The Exorcism of Emily Rose has an outlandish trump card: the ineffectiveness of an anti-convulsive drug called Gambitrol prescribed by clueless physicians for epileptic seizures. An anthropologist (Shohreh Aghdashloo)—a sort of scientist, but an open-minded one, obviously familiar with the kind of spooky occurrences that gave Father Merrin the willies—theorizes that the exorcism didn’t work because Gambitrol dulled Emily Rose, leaving her without the wits and mental resources to wage the fight against the devil from within.

But—and this is a SPOILER, folks—this doesn’t turn out to be so bad.

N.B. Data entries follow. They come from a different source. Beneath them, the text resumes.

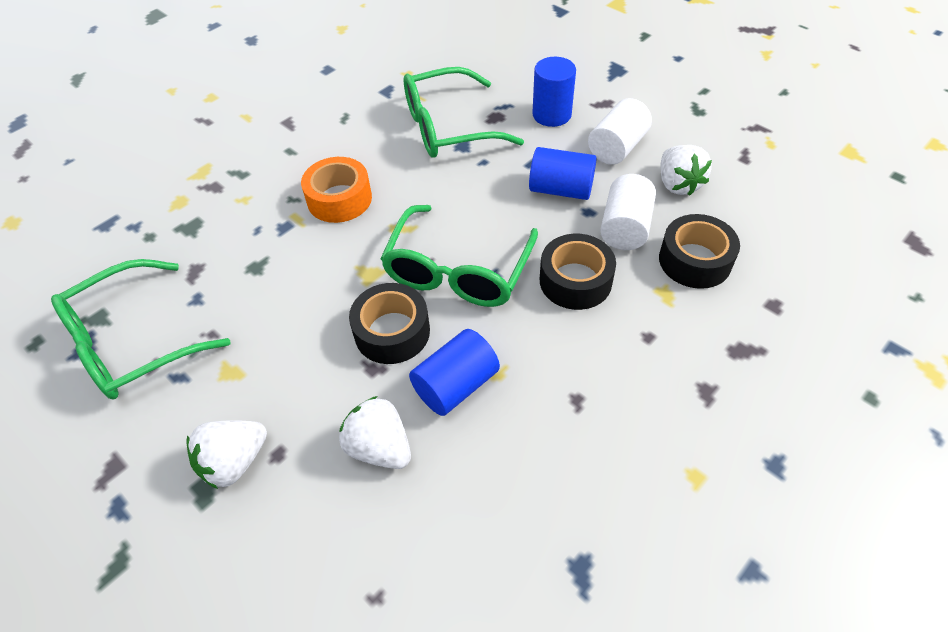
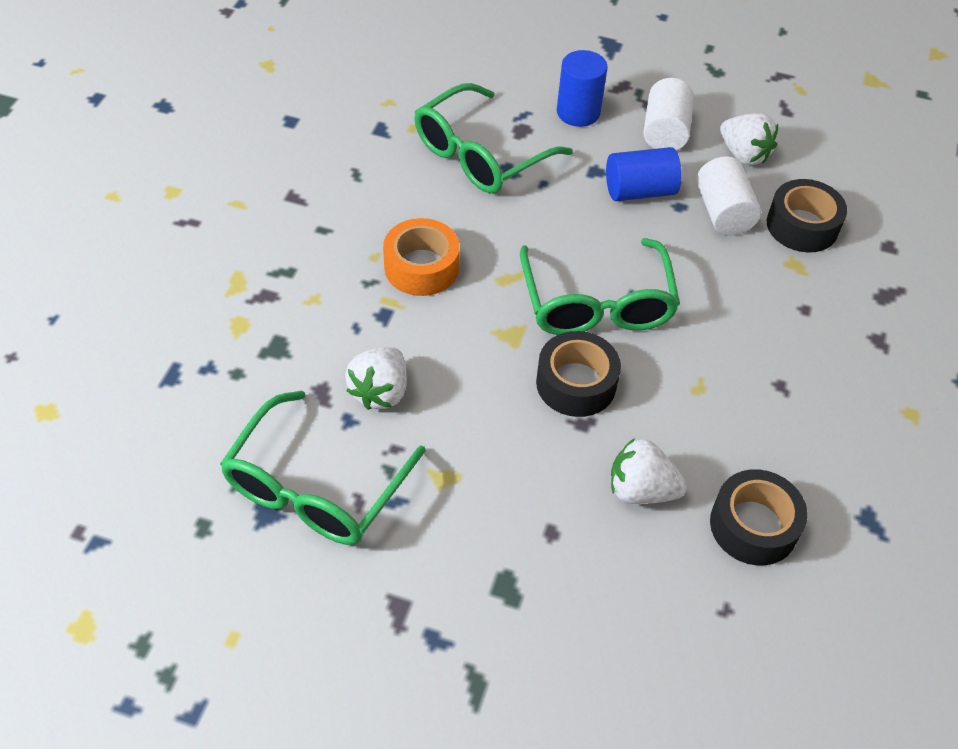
camera: 30 degrees left, 0 degrees up
white strawberry [186,420,267,489] -> white strawberry moved to [345,347,407,410]
blue cylinder [409,329,500,416] -> none
black tape [540,234,616,310] -> black tape moved to [710,469,807,566]

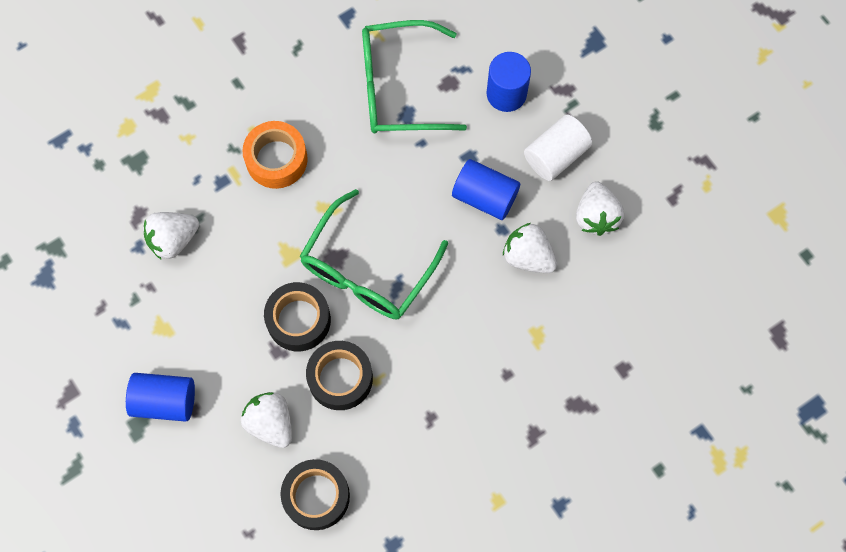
camera: 40 degrees right, 20 degrees up
green glasses [220,390,426,545] -> none
white cylinder [696,156,761,236] -> white strawberry [503,223,557,273]
black tape [767,179,847,252] -> black tape moved to [306,341,373,410]
none -> blue cylinder [126,373,195,422]

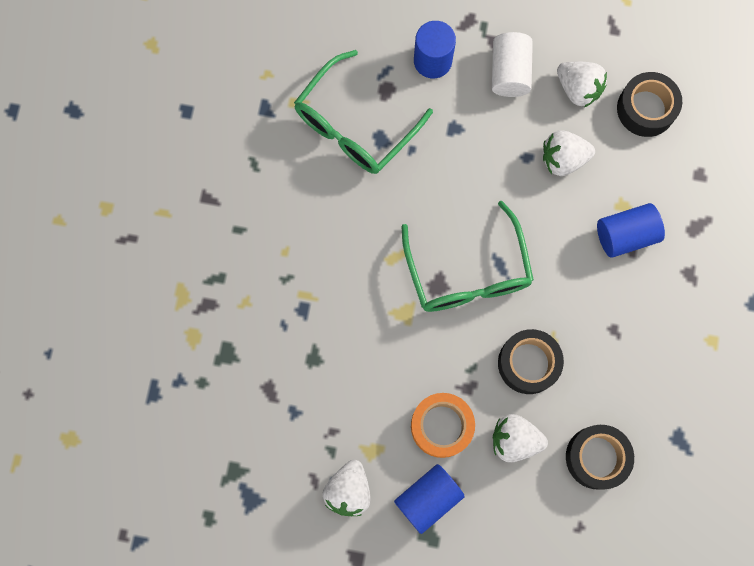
camera: 45 degrees left, 5 degrees up
white strawberry [143,212,199,260] -> white strawberry moved to [322,460,371,516]
orange tape [242,121,308,189] -> orange tape moved to [411,393,475,458]
black tape [264,282,331,351] -> black tape moved to [617,72,682,137]
blue cylinder [452,159,520,220] -> blue cylinder moved to [597,203,665,258]

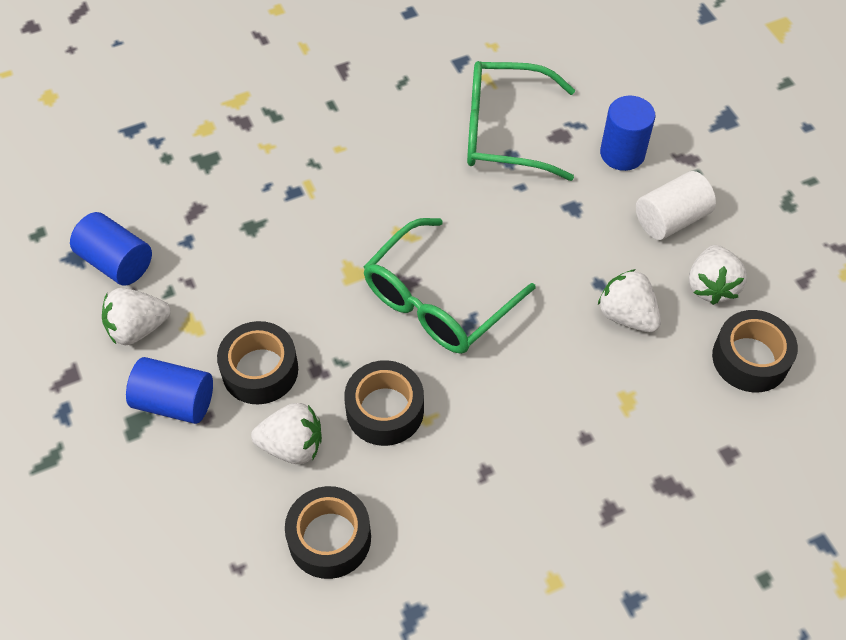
camera: 55 degrees right, 20 degrees down
orange tape [411,393,475,458] -> black tape [217,321,298,404]
white strawberry [493,414,548,463] -> white strawberry turned 120 degrees clockwise [251,403,322,464]
blue cylinder [597,203,665,258] -> blue cylinder moved to [70,212,152,285]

For, in her death, Emily Rose can prove that demons are real and, therefore, so is God.

The movie’s overriding themes aren’t novel. Many biblical scholars (even those without Doubt) have argued that one reason Christianity took hold in the Western World was the church’s insistence that demons—and their overlord, Satan—exist. They needed demons to make God a necessity, not a luxury. Meanwhile, The Exorcism of Emily Rose takes us back about four centuries, to when mental illness was often interpreted as demonic possession.

All this highfalutin stuff has almost made me forget to say that the acting in this movie is unusually bad—atrocious, even. The exceptions are Carpenter, who wails and contorts herself impressively, and Linney, whose line readings suggest an intelligence that belies her acceptance of her role. Wilkinson retreats into himself and is mysteriously wooden, as if he realized in midstream what he’d gotten into and is trying to will himself to a higher plane. Aghdashloo speaks with all the authority of Zsa-Zsa Gabor. Apart from Henry Czerny as a physician, there isn’t a grace note to be had.

In fairness, I should disclose one thing: I was born at 3 a.m. Could it be that the devil put me on this earth to raise objections to movies like The Passion of the Christ and The Exorcism of Emily Rose? As I mulled this over in the screening room, about an hour into the film, a priest sat down in the seat next to me, and I felt a sudden, demonic urge to strike him. In my defense, this was because his cell phone was going off. But still: It might have been Satan on the other end of the line, reaching out to me. I resisted, though. I’m not on any medication.